Similarity is a relation, more or less formal, depending on context. We naturally associate similar things, as in rhyming; and especially as having similar uses, for need detects likeness: necessity is the mother of resemblance. Euclidean geometry, which is much concerned with shape, does away with “similarity” in the general sense, narrowing its meaning to mere “sameness of shape.” In certain contexts, as with words and living things, it is “relatedness” that can be reduced to a fairly precise meaning: “relation by descent,” which can (as a rule, in principle) be exactly diagrammed. Without losing the useful breadth of “similarity” in these contexts—admitting, therefore, such categories as appearance, sound, shape, function, behavior—one can try to limit it to refer to properties which can be measured. In the case of living things, the modes of classification by (familial) relatedness and (measurable) similarity have respectively been given the unlovely names of cladistics (referring to branching of a genealogical tree) and phenetics (referring to appearance).

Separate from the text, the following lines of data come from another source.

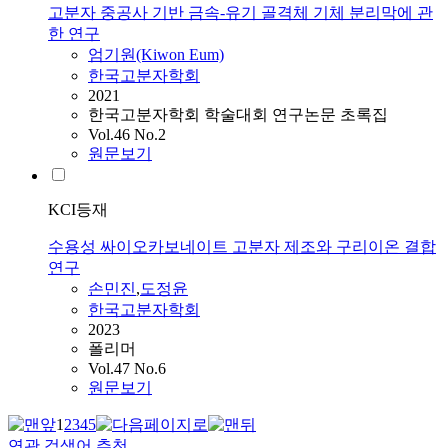
고분자 중공사 기반 금속-유기 골격체 기체 분리막에 관
한 연구
엄기원(Kiwon Eum)
한국고분자학회
2021
한국고분자학회 학술대회 연구논문 초록집
Vol.46 No.2
원문보기
KCI등재
수용성 싸이오카보네이트 고분자 제조와 구리이온 결합
연구
손민진
,
도정윤
한국고분자학회
2023
폴리머
Vol.47 No.6
원문보기
1
2
3
4
5
연관 검색어 추천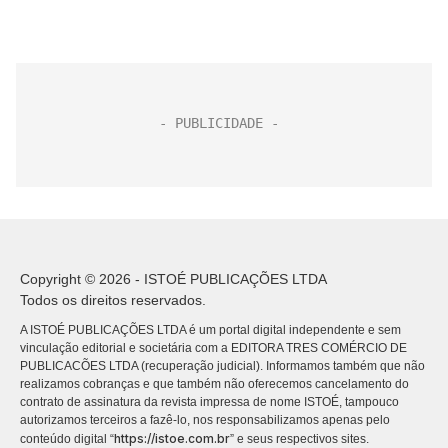
Copyright © 2026 - ISTOÉ PUBLICAÇÕES LTDA
Todos os direitos reservados.
A ISTOÉ PUBLICAÇÕES LTDA é um portal digital independente e sem
vinculação editorial e societária com a EDITORA TRES COMÉRCIO DE
PUBLICACÕES LTDA (recuperação judicial). Informamos também que não
realizamos cobranças e que também não oferecemos cancelamento do
contrato de assinatura da revista impressa de nome ISTOÉ, tampouco
autorizamos terceiros a fazê-lo, nos responsabilizamos apenas pelo
https://istoe.com.br
conteúdo digital “
” e seus respectivos sites.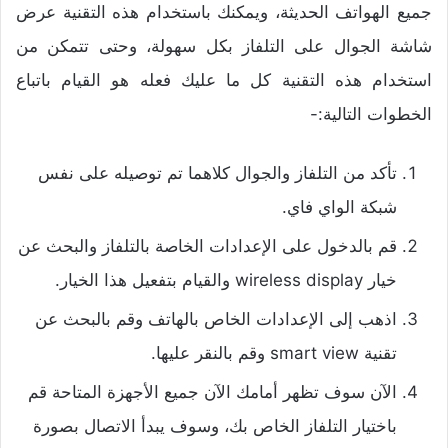
جميع الهواتف الحديثة، ويمكنك باستخدام هذه التقنية عرض
شاشة الجوال على التلفاز بكل سهولة، وحتى تتمكن من
استخدام هذه التقنية كل ما عليك فعله هو القيام باتباع
الخطوات التالية:-
تأكد من التلفاز والجوال كلاهما تم توصيله على نفس
شبكة الواي فاي.
قم بالدخول على الإعدادات الخاصة بالتلفاز والبحث عن
خيار wireless display والقيام بتفعيل هذا الخيار.
اذهب إلى الإعدادات الخاص بالهاتف وقم بالبحث عن
تقنية smart view وقم بالنقر عليها.
الآن سوف تظهر أمامك الآن جميع الأجهزة المتاحة قم
باختيار التلفاز الخاص بك، وسوف يبدأ الاتصال بصورة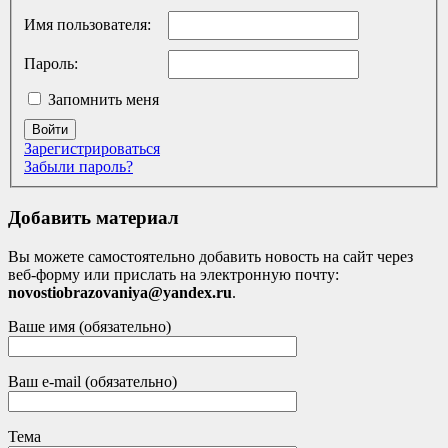
Имя пользователя:
Пароль:
Запомнить меня
Войти
Зарегистрироваться
Забыли пароль?
Добавить материал
Вы можете самостоятельно добавить новость на сайт через
веб-форму или прислать на электронную почту:
novostiobrazovaniya@yandex.ru
.
Ваше имя (обязательно)
Ваш e-mail (обязательно)
Тема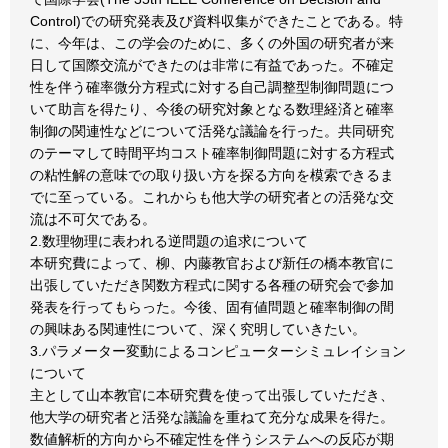
Control)での研究発表及び資料収集ができたことである。特
に、今年は、この学会のために、多くの外国の研究者が来
日して国際交流ができたのは非常に有益であった。不確定
性を伴う確率微分方程式に対する自己調整型制御問題につ
いて助言を得たり、今後の研究対象となる数理経済と確率
制御の関連性などについて活発な議論を行った。共同研究
のテーマして時間平均コスト確率制御問題に対する方程式
の粘性解の意味での取り扱い方を探る方向を模索できるま
でに至っている。これからも他大学の研究者との活発な交
流は不可欠である。
2.数理物理に表われる逆問題の追求について
本研究費によって、柳、内藤教官および新任の橋本教官に
出張していただき関数方程式に関する各種の研究会で参加
発表を行ってもらった。今後、固有値問題と確率制御の間
の興味ある関連性について、深く究明していきたい。
3.パラメーター変動によるコンピューターシミュレイション
について
主として山本教官に本研究費を使って出張していただき、
他大学の研究者と活発な議論を重ねて充分な成果を得た。
数値解析的方向から不確定性を伴うシステムへの反応が期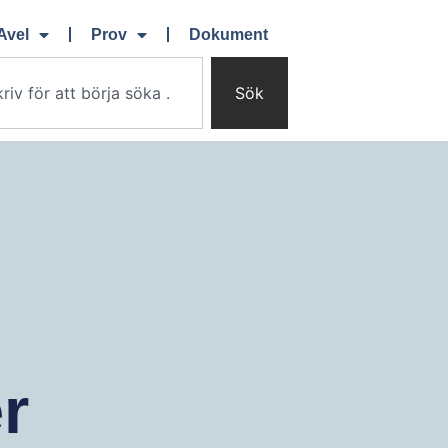
Avel
Prov
Dokument
Sök
r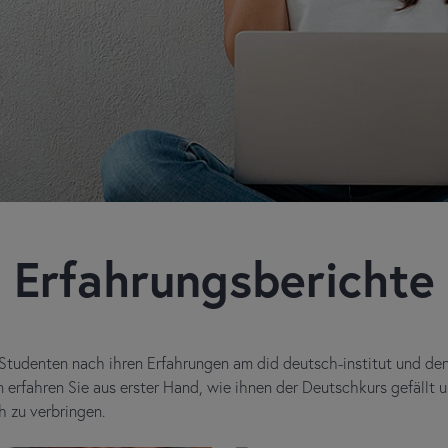
Erfahrungsberichte
 Studenten nach ihren Erfahrungen am did deutsch-institut und d
 erfahren Sie aus erster Hand, wie ihnen der Deutschkurs gefällt u
h zu verbringen.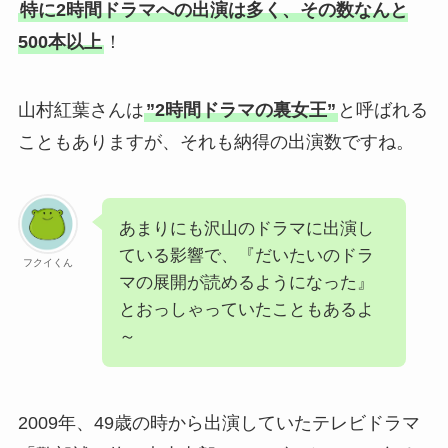
特に2時間ドラマへの出演は多く、その数なんと
500本以上
！
山村紅葉さんは
”2時間ドラマの裏女王”
と呼ばれる
こともありますが、それも納得の出演数ですね。
あまりにも沢山のドラマに出演し
ている影響で、『だいたいのドラ
フクイくん
マの展開が読めるようになった』
とおっしゃっていたこともあるよ
～
2009年、49歳の時から出演していたテレビドラマ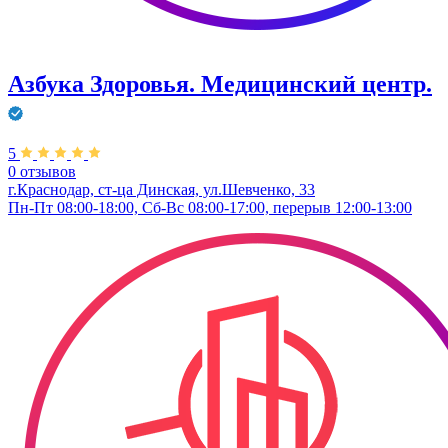
Азбука Здоровья. Медицинский центр.
5
0 отзывов
г.Краснодар, ст-ца Динская, ул.Шевченко, 33
Пн-Пт 08:00-18:00, Сб-Вс 08:00-17:00, перерыв 12:00-13:00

In Chapter 13 of The Origin of Species Darwin writes,

It might have been thought (and was in ancient times thought) that those parts of the structure which determined the habits of life, and the general place of each being in the economy of nature, would be of very high importance in classification. Nothing can be more false. … It may even be given as a general rule, that the less any part of the organisation is concerned with special habits, the more important it becomes for classification. … [A]lmost all naturalists lay the greatest stress on resemblances in organs of high vital or physiological importance. … But their importance for classification, I believe, depends on their greater constancy throughout large groups of species; and this constancy depends on such organs having generally been subjected to less change in the adaptation of the species to their conditions of life. … [D]ifficulties in classification are explained … on the view that the natural system is founded on descent with modification; that the characters which naturalists consider as showing true affinity between any two or more species, are those which have been inherited from a common parent, and, in so far, all true classification is genealogical. … We have no written pedigrees; we have to make out community of descent by resemblances of any kind. Therefore we choose those characters which, as far as we can judge, are the least likely to have been modified in relation to the conditions of life to which each species has been recently exposed. … On my view of characters being of real importance for classification, only in so far as they reveal descent, we can clearly understand why analogical or adaptive character, although of the utmost importance to the welfare of the being, are almost valueless to the systematist. For animals, belonging to two most distinct lines of descent, may readily become adapted to similar conditions, and thus assume a close external resemblance; but such resemblances will not reveal—will rather tend to conceal their blood-relationship to their proper lines of descent.

“True classification,” he believes, is by relatedness. Related does not imply similar, because organs of related creatures may become different through modification under different conditions—species may diverge. Birds and crocodiles are fairly closely related, but quite dissimilar. Similar does not imply related, because organs of unrelated creatures may become alike by modification under like conditions—species may converge. Many marsupial (Australian) mammals have similar placental counterparts, to which they are very distantly related.

We naturally—naively, in a pre-Darwinian condition—classify by similarity, as we perceive it. This is useful: it would not profit us to associate bird and crocodile; it would profit us to show the same respect to gray as to Tasmanian wolves (while the latter existed). Grouping creatures in this way, we are behaving like the rest of the natural world, which can only act on those characteristics of any organism which it notices (understanding “notice” in the widest sense). Then if divergence or convergence leads us to misjudge relatedness, the cause of our error is essentially the same as what makes it an error. We go wrong by relying on noticeable features; those features mislead just because they are noticeable, hence were liable to evolutionary modification.

After Darwin, we may choose to classify by relatedness, if we can; and molecular detail enables the choice. Have we stepped out of Nature? On the whole, no, since most biological investigation continues to aim at the advantage of our insatiable species.